Por eso pragmática del valor y lógica del deseo, por así decirlo, se mezclan en figuras perversas, siempre bajo la tutela y la hegemonía de la primera. La perversión de todas las figuras surge de la inversión fetichista y se alimenta de ella. Están destinadas a caber en la idea extrema de que una mercancía o un servicio son buenos o bellos porque son caros. El perfume es exquisito, ciertamente, porque este frasquito de mierda me costó una fortuna. Esta agua de alta gama es extraordinaria porque la botella vale lo que yo pago por dos meses de agua potable corriente. Pero hay derivaciones más sutiles. El sándwich caliente de autor es muy superior al caliente ordinario porque es de pan de masa madre, jamón serrano y queso de cabra. Masa madre, jamón serrano y queso de cabra son trasposiciones objetales del no valor: cosas-signo que encarnan el refinamiento y el gusto educado, aquello que expertos y árbitros de la elegancia han instituido como nuevos “estándares de excelencia”, y que yo debo incorporar como un estribillo hasta aprendérmelo, y luego seguir repitiendo hasta creérmelo, pues de lo contrario me estafaron y soy un perfecto gil.

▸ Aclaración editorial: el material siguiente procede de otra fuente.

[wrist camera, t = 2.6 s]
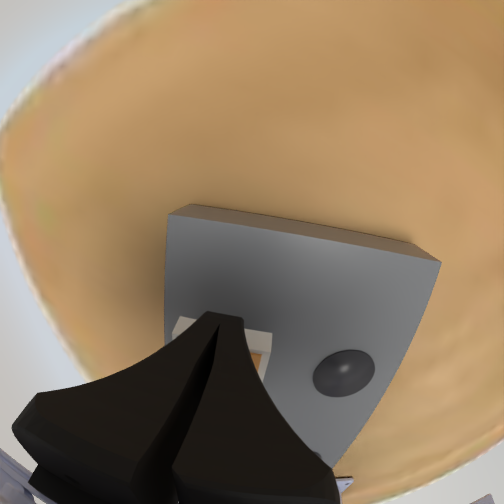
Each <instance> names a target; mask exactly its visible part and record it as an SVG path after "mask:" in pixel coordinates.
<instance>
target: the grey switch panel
mask: <svg viewBox="0 0 504 504" xmlns="http://www.w3.org/2000/svg"><path fill="white" fill-rule="evenodd" d="M441 263H442V262H440V261H439V260H438V259H436V258H435V257H433V256H432V255H430V254H429V253H427V252H426V251H424V250H422V249H421V248H419V247H418V246H416V245H415V244H411V243H406V242H402V241H397V240H393V239H388V238H383V237H379V236H374V235H369V234H364V233H359V232H354V231H349V230H344V229H339V228H334V227H328V226H323V225H318V224H312V223H307V222H301V221H295V220H290V219H284V218H278V217H272V216H266V215H260V214H254V213H247V212H241V211H234V210H228V209H221V208H214V207H207V206H200V205H193V204H189V205H187V206H185V207H183V208H180V209H178V210H176V211H174V212H172V213H170V214H168V226H167V241H166V261H165V295H164V333H165V345H167V344H168V343H170V342H171V341H172V332H173V330H174V328H175V325H176V323H177V321H178V319H179V317H180V316H182V317H187V318H192V319H196V320H197V319H198V318H199V317H200V316H201V315H202V314H203V313H205V312H206V311H211V312H216V313H221V314H227V315H232V316H238V317H242V318H243V320H244V329H250V330H256V331H262V332H269V333H272V346H271V354H270V358H269V361H268V365H267V368H266V372H265V375H264V379H263V382H262V383H263V385H264V387H265V389H266V391H267V392H268V394H269V396H270V398H271V399H272V401H273V403H274V404H275V406H276V407H277V409H278V410H279V412H280V413H281V414H282V416H283V417H284V418H285V420H286V421H287V422H288V424H289V425H290V426H291V428H292V429H293V430H294V432H295V433H296V434H297V435H298V436H299V437H300V438H301V439H302V440H303V442H304V443H305V444H306V445H307V446H308V447H309V448H310V449H311V450H312V451H313V452H314V453H315V454H316V455H317V456H318V457H319V458H320V459H322V460H323V461H324V462H325V463H326V464H327V465H328V466H329V467H331V468H333V467H334V466H335V464H336V463H337V462H338V461H339V459H340V458H341V457H342V456H343V454H344V453H345V452H346V450H347V449H348V448H349V446H350V445H351V444H352V442H353V441H354V439H355V438H356V437H357V435H358V434H359V432H360V431H361V429H362V428H363V426H364V425H365V423H366V422H367V420H368V419H369V417H370V416H371V414H372V413H373V411H374V410H375V408H376V406H377V405H378V403H379V401H380V400H381V398H382V396H383V395H384V393H385V391H386V390H387V388H388V386H389V384H390V383H391V381H392V379H393V377H394V375H395V373H396V372H397V370H398V368H399V366H400V364H401V362H402V360H403V358H404V356H405V354H406V352H407V350H408V348H409V346H410V344H411V341H412V339H413V337H414V335H415V333H416V330H417V328H418V326H419V323H420V321H421V319H422V316H423V314H424V311H425V309H426V306H427V304H428V301H429V298H430V296H431V293H432V290H433V287H434V285H435V282H436V279H437V276H438V273H439V270H440V267H441Z"/></svg>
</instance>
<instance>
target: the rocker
mask: <svg viewBox="0 0 504 504" xmlns="http://www.w3.org/2000/svg"><path fill="white" fill-rule="evenodd" d="M195 321H196V319H192V318H187V317H182V316H180V317H179V319H178V321H177V323H176V325H175V328H174V330H173V332H172V340H174V339H175V338H176V337H177V336H179V335H180V334H181V333H182V332H184V331H185V330H186V329H187V328H188V327H189V326H191V325H192V324H193V323H194V322H195ZM244 330H245V336H246V341H247V344H248V348H249V351H250V354H251V357H252V360H253V363H254V365H255V368H256V370H257V372H258V375H259V377H260V379H261V381H262V382H263V379H264V375H265V372H266V368H267V365H268V361H269V358H270V354H271V346H272V333H269V332H262V331H256V330H250V329H244Z"/></svg>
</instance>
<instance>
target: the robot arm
mask: <svg viewBox="0 0 504 504" xmlns="http://www.w3.org/2000/svg"><path fill="white" fill-rule="evenodd" d="M12 431H13V433H14V436H15V437H16V438H17V440H18V441H19V443H20V444H21V445H22V446H23V448H24V449H25V450H26V451H27V452H28V453H29V455H30V456H31V457H32V458H33V459H34V460H35V461H36V462H37V464H38V466H37V467H36V469H35V471H34V472H33V473H32V472H30V471H29V470H27V469H26V468H25V467H23V466H22V465H21V464H19V463H18V462H16V461H15V460H14V459H13V458H11V457H10V456H9V455H8V454H7V453H5V452H4V451H3V450H2V449H0V504H36V503H35V501H34V497H33V495H34V496H36V497H37V498H39V499H40V500H42V501H43V502H45V503H46V504H342V497H341V493H342V492H343V491H344V490H345V489H346V488H347V487H348V486H349V485H350V484H351V483H352V482H353V481H354V479H353V478H341V479H335V476H334V473H333V471H332V468H331V467H329V466H328V465H327V464H326V463H325V462H324V461H323V460H322V459H320V458H319V457H318V456H317V455H316V454H315V453H314V452H313V451H312V450H311V449H310V448H309V447H308V446H307V445H306V444H305V443H304V442H303V440H302V439H301V438H300V437H299V436H298V435H297V434H296V433H295V432H294V430H293V429H292V428H291V426H290V425H289V424H288V422H287V421H286V420H285V418H284V417H283V416H282V414H281V413H280V412H279V410H278V409H277V407H276V406H275V404H274V403H273V401H272V399H271V398H270V396H269V394H268V392H267V391H266V389H265V387H264V385H263V383H262V381H261V379H260V377H259V375H258V372H257V370H256V368H255V365H254V363H253V360H252V357H251V354H250V351H249V348H248V344H247V341H246V336H245V330H244V320H243V318H242V317H238V316H232V315H227V314H221V313H216V312H211V311H206V312H205V313H203V314H202V315H201V316H200V317H199V318H198V319H197V320H196V321H195V322H194V323H193V324H192V325H191V326H189V327H188V328H187V329H186V330H185V331H184V332H182V333H181V334H180V335H179V336H177V337H176V338H175V339H174V340H172V341H171V342H170V343H168V344H167V345H165V346H164V347H162V348H161V349H160V350H158V351H157V352H155V353H154V354H152V355H150V356H149V357H147V358H145V359H144V360H142V361H140V362H138V363H136V364H135V365H133V366H131V367H129V368H126V369H124V370H122V371H119V372H117V373H115V374H112V375H110V376H108V377H105V378H102V379H99V380H96V381H93V382H90V383H86V384H82V385H79V386H75V387H71V388H65V389H60V390H54V391H48V392H40V393H37V394H36V395H35V396H34V398H33V399H32V400H31V401H30V402H29V403H28V405H27V406H26V407H25V409H24V410H23V411H22V412H21V414H20V415H19V416H18V418H17V419H16V420H15V422H14V423H13V424H12ZM31 493H32V494H33V495H32V494H31ZM178 501H179V503H178ZM471 504H494V501H493V498H492V495H491V494H488V495H486V496H484V497H482V498H480V499H478V500H476V501H475V502H473V503H471Z"/></svg>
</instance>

En el fetichismo cultural del valor, el no valor no es sino un medio para valorizar el valor. Eso lo convierte en algo más abstracto que el valor, en un valor de segundo grado: un valorizador. Un operador destinado a catalizar las reacciones económicas y a producir más valor. Todo está, como se dice, de cabeza. Bajo la forma de demanda, las preferencias, los gustos o el deseo se vuelven objeto de anticipación, cálculo y planificación. El barrio bohemio, la noche de la poesía, el sándwich de autor. Donde bohemio, poesía o autor representan los no valores (que son, paradójicamente, valores artísticos o culturales o urbanísticos), signos que no valen pero elevan el valor del barrio, del paseo nocturno y del sánguche. O que crean cadenas adicionales de valor. Ahora “no es un valor” quiere decir “es un no-valor”. O: el no-valor comienza a operar como un metavalor. Publicidad, diseño y semiótica son operaciones inscriptas en la planificación económica. Su objetivo es hacer que el deseo sea absorbido plenamente por la demanda. La demanda es lo único visible como conducta económica. Producir la demanda es diseñar los juegos del deseo, con sus reglas claras y distintas, sus rutinas automáticas y sus operaciones. Se monta la escena y se opera con los signos (institucionales y convencionales) del deseo, los gustos, las preferencias y las perversiones. Se diseña punto por punto la heráldica de lo noble y lo refinado, o de lo distendido, lo erótico, lo educado, lo culto y lo intelectual, o de lo comprometido, o de lo transgresor, o lo que sea. En definitiva, se emplaza el no-valor como metavalor: signo, fantasma, coartada o señuelo que mantiene el valor en circulación perpetua.